- Directed by: Lorens Marmstedt Alice Eklund
- Written by: Torsten Quensel
- Based on: The Girls of Uppakra by Maja Jäderin-Hagfors
- Starring: Stina Hedberg Isa Quensel Vera Valdor
- Cinematography: Olle Ekman
- Music by: Sune Waldimir
- Production company: Nordisk Filmproduktion
- Distributed by: Film AB Paramount
- Release date: 26 December 1936;
- Running time: 78 minutes
- Country: Sweden
- Language: Swedish

= The Girls of Uppakra =

1936 film

The Girls of Uppakra (Swedish: Flickorna på Uppåkra) is a 1936 Swedish drama film directed by Alice Eklund and Lorens Marmstedt and starring Stina Hedberg, Isa Quensel and Vera Valdor.

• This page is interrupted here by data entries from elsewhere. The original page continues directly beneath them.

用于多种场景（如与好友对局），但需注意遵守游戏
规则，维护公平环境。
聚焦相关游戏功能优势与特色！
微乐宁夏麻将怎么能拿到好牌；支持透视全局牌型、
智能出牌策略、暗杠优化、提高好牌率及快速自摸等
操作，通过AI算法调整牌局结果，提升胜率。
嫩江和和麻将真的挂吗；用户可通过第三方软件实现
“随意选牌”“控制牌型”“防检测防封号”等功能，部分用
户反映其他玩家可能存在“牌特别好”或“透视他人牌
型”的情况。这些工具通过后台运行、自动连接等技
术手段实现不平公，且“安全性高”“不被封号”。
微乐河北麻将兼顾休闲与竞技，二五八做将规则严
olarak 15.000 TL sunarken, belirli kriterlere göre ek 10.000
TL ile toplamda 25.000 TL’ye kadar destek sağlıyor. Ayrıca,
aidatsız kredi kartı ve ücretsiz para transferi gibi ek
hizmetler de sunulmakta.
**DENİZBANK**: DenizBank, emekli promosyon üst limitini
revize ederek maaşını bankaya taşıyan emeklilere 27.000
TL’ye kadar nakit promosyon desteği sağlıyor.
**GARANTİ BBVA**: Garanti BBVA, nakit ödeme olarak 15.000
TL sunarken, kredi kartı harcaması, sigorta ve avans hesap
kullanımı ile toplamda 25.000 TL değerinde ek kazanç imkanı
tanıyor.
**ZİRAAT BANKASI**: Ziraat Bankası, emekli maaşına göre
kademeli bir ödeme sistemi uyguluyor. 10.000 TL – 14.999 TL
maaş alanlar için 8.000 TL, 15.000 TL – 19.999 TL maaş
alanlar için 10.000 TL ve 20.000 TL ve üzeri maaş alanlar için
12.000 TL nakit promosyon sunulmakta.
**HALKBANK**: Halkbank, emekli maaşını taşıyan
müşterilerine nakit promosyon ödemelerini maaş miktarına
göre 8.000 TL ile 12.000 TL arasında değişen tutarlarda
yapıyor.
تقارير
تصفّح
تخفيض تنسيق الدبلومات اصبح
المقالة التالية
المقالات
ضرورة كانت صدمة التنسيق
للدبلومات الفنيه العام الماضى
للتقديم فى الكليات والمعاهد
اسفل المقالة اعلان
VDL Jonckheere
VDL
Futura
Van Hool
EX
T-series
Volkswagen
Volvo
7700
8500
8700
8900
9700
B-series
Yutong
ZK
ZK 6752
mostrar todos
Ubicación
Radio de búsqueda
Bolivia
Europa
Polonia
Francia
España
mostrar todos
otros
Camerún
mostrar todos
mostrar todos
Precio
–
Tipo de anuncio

The film is based on the 1927 novel of the same name by the author Maja Jäderin-Hagfors. It was shot at the Sundbyberg Studios in Stockholm. The film's sets were designed by the art director Max Linder.

==Synopsis==
The widow Marie Brummell lives in Stockholm with her four daughters, but is terrible at managing money. She manages to scrape together enough money to acquire a farm in Uppakra in Scania.

==Cast==
- Stina Hedberg as Marie Brummell
- Isa Quensel as Elsa Brummell
- Vera Valdor as Brita Brummell
- Marie-Louise Sorbon as 	Ann-Marie Brummell
- Ulla Sorbon as Svea Brummell
- Inga Jansson as 	Ingrid Brummell
- Lauritz Falk as 	Gunnar Broman
- Dagmar Ebbesen as Kristina Broman
- Semmy Friedmann as Eric Dahlberg
- Gösta Cederlund as 	Steen
- Carl Deurell as 	Tradesman Eriksson
- Anna-Lisa Fröberg as 	Secretary
- Mona Geijer-Falkner as 	Market Customer
- Nils Hallberg as Rowdy Boy
- Arne Lindblad as 	Waiter
- Olav Riégo as 	Bank Manager
- Stina Sorbon as 	Office Clerk
- Gösta Terserus as Constable Lagström

== Bibliography ==
- Qvist, Per Olov & von Bagh, Peter. Guide to the Cinema of Sweden and Finland. Greenwood Publishing Group, 2000.